Cinéaste combattant et infatigable, Mohammad Rasoulof ajoute ce nouveau pavé à son chemin. Une fresque humaine nerveuse, en pleine oppression, et plus que jamais d’actualité.
Les Graines du figuier sauvage a fait l’événement sur la Croisette en mai dernier. Tant par sa force intrinsèque que par la présence en chair et en os de Mohammad Rasoulof. Condamné et emprisonné à plusieurs reprises, assigné à résidence, privé de son passeport, interdit de filmer, il a toujours lutté contre l’étau des autorités iraniennes. Jusqu’à quitter clandestinement son pays pour assister au dernier Festival de Cannes, où il était en compétition, avant de s’installer en Allemagne à Hambourg. C’est aussi le cas des trois jeunes actrices de son dernier opus, qui ont rallié Berlin, abandonnant leurs proches et leur terre natale. C’est sa dernière incarcération qui a conduit le cinéaste à écrire ce récit. Le cinquième à sortir sur les écrans français, après La Vie sur l’eau, Au revoir, Un homme intègre et Le diable n’existe pas, tous présentés dans des festivals internationaux majeurs. De l’essence des événements culturels comme espace d’expression et de liberté.
Couvert d’une pluie de récompenses cannoises – Prix spécial du jury de Greta Gerwig, Prix Fipresci de la critique internationale, Prix du jury œcuménique, Prix François-Chalais et Prix des cinémas art et essai -, Les Graines du figuier sauvage est né d’une urgence et d’une nécessité. Celles de raconter l’Iran remis en question par les femmes, suite au mouvement « Femme, vie, liberté », que le réalisateur a pu découvrir pleinement à sa dernière sortie pénitentiaire. La citadelle de l’obscurantisme est fissurée par le dévoilement féminin, et par la prise de parole. Cette sortie en salle arrive à point nommé, alors que les Talibans veulent faire taire les femmes dans une autre nation muselée : l’Afghanistan. Cette épopée de près de trois heures balaie les genres pour mieux confronter un monde à ses contradictions. Chronique familiale, peinture sociale, film politique, suspense, thriller, huis clos et road-movie, l’aventure tient en haleine par son écriture dense et implacable, et par sa poigne de mise en scène.

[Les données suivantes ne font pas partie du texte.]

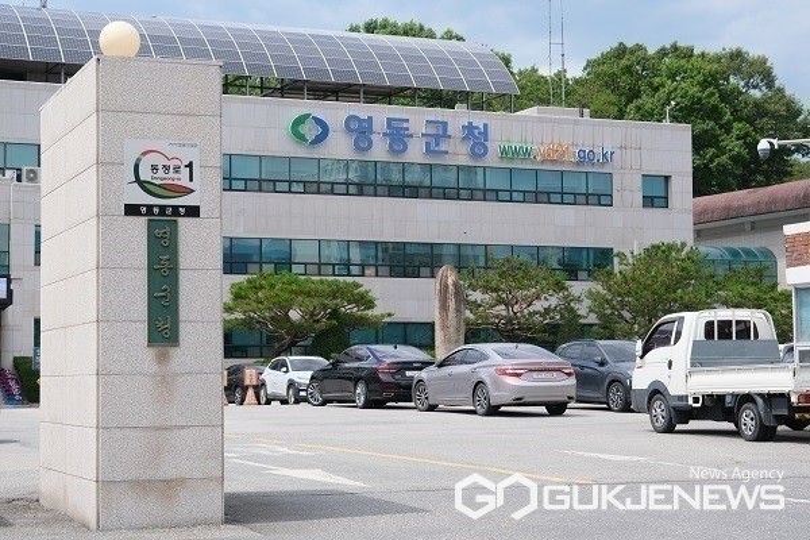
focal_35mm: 67
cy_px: 270
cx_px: 405
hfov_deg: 30.1
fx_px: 1507
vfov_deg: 20.3
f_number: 5.6
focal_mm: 44.7
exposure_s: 1/800
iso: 320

Mohammad Rasoulof affirme, dénonce, enfonce le clou. Une société qui étouffe court à son implosion. L’oppression est d’autant plus maligne dans la narration qu’elle enserre un père de famille, fraîchement nommé juge d’instruction, dans l’actuelle révolte populaire et féminine. Elle le confronte à ses propres filles, elles-mêmes prises en étau entre l’autorité patriarcale et sociétale, une mère qui veut ménager les deux camps, et un paternel qui tente de ne pas perdre la face. Les donzelles agissent comme elles peuvent, à l’air libre ou en secret, en silence ou cheveux au vent. Interprètes et techniciens ont tout donné pour cette œuvre collective, d’une intensité scotchante, qui n’a rien à envier aux blockbusters. Rasoulof sait faire monter la tension sans jamais perdre ses personnages, ni la flèche qu’il décoche dès le début du long-métrage. Il prend son temps pour gagner en ampleur, de l’enfermement citadin à l’exacerbation en pleine nature. Quand le film s’arrête, on a le souffle coupé.